• **Document section**
I have to say this poem was underwhelming for me. You do a good technical job of keeping the same flow throughout the poem. It's nice to see that you can get a rhythm stuck in your head so well.

Just, overall, the poem has no pizzazz to me. It's not emotionally engaging, the images are dry because there's no metaphor to tease my sense of imagination, and the end punctuation and line capitalization just sort of make it lack luster. It's like this should be on a school wall somewhere or on a Hallmark card. I think the big reason why I don't find any interest in this poem is because there isn't a turn. There's no "ah hah" or "Ohhh" moment in this poem. If you used more of a conversational tone instead of this sing-songy tone it would also help because it would be engaging the audience as something talking to us rather than singing over our heads.

• **Exercise requirements**
Can you reproduce the poem critique word for word, in full? The entries have no connection to the poem critique.

• **Dataset entries**
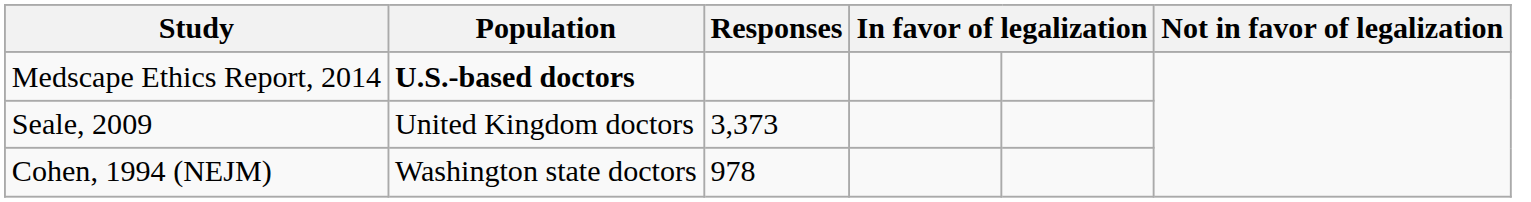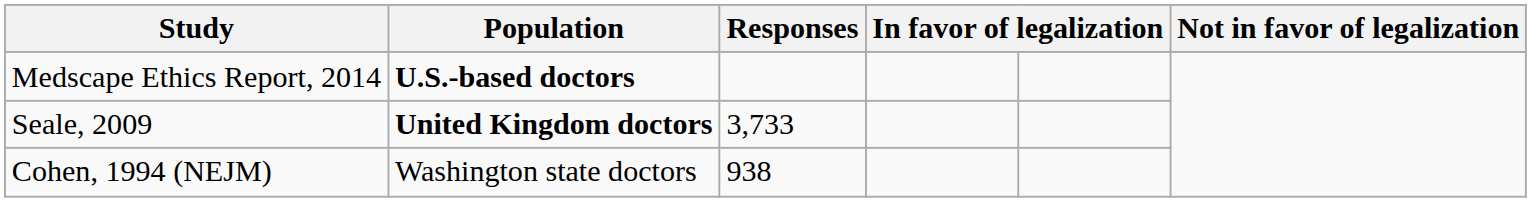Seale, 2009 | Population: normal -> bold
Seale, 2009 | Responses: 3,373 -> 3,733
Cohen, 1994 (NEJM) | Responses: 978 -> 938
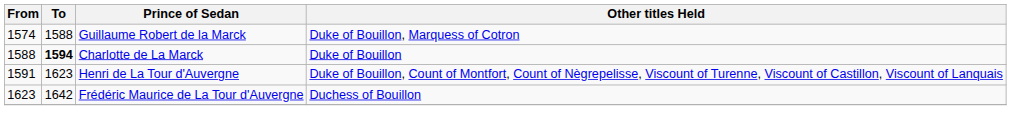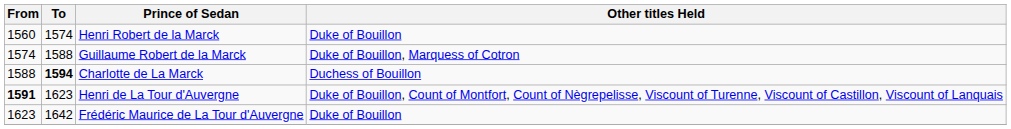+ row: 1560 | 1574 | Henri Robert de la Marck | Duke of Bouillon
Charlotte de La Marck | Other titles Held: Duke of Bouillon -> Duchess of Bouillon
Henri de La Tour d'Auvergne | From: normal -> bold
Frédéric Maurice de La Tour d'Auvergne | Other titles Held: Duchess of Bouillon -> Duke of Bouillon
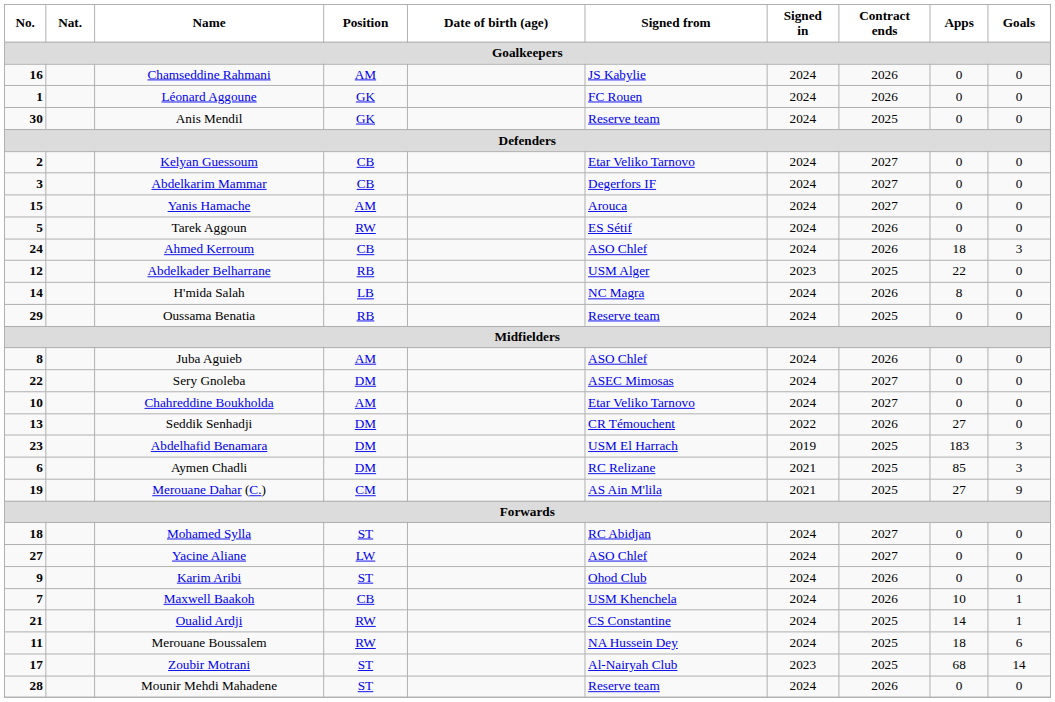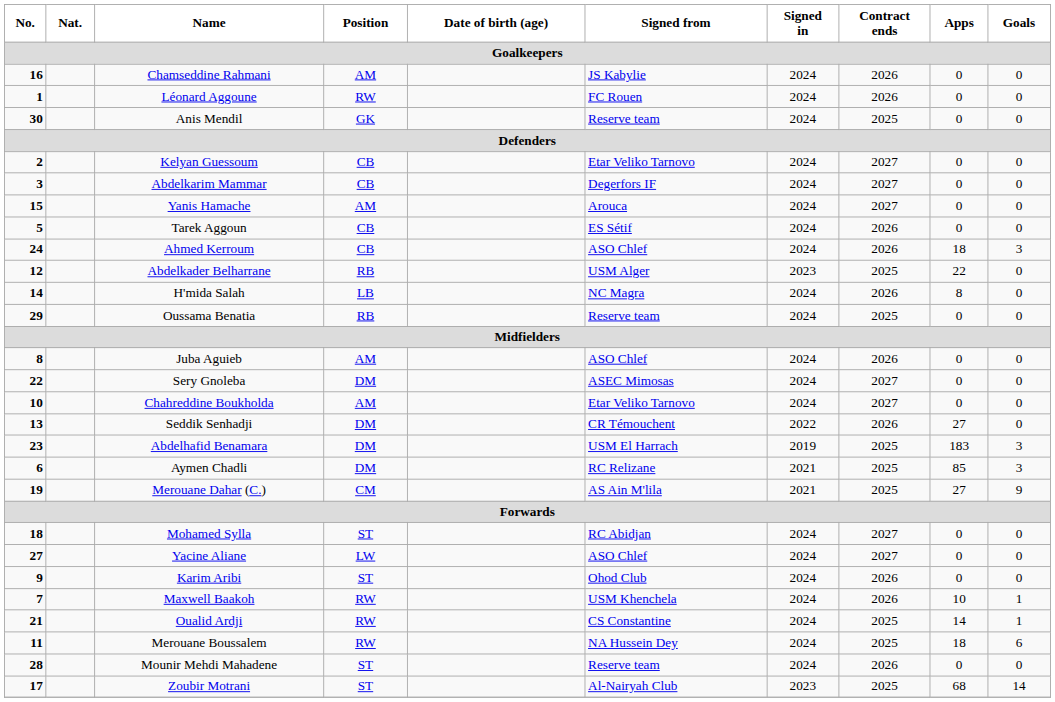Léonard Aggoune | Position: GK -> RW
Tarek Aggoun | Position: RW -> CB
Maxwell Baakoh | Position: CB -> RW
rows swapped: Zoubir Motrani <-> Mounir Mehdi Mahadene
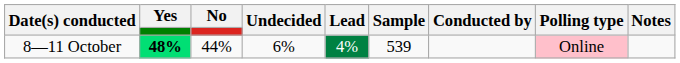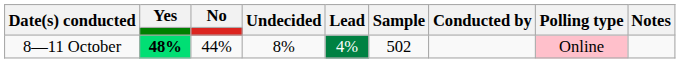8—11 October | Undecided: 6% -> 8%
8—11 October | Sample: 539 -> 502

• **Task solution**
I have to say this poem was underwhelming for me. You do a good technical job of keeping the same flow throughout the poem. It's nice to see that you can get a rhythm stuck in your head so well.

Just, overall, the poem has no pizzazz to me. It's not emotionally engaging, the images are dry because there's no metaphor to tease my sense of imagination, and the end punctuation and line capitalization just sort of make it lack luster. It's like this should be on a school wall somewhere or on a Hallmark card. I think the big reason why I don't find any interest in this poem is because there isn't a turn. There's no "ah hah" or "Ohhh" moment in this poem. If you used more of a conversational tone instead of this sing-songy tone it would also help because it would be engaging the audience as something talking to us rather than singing over our heads.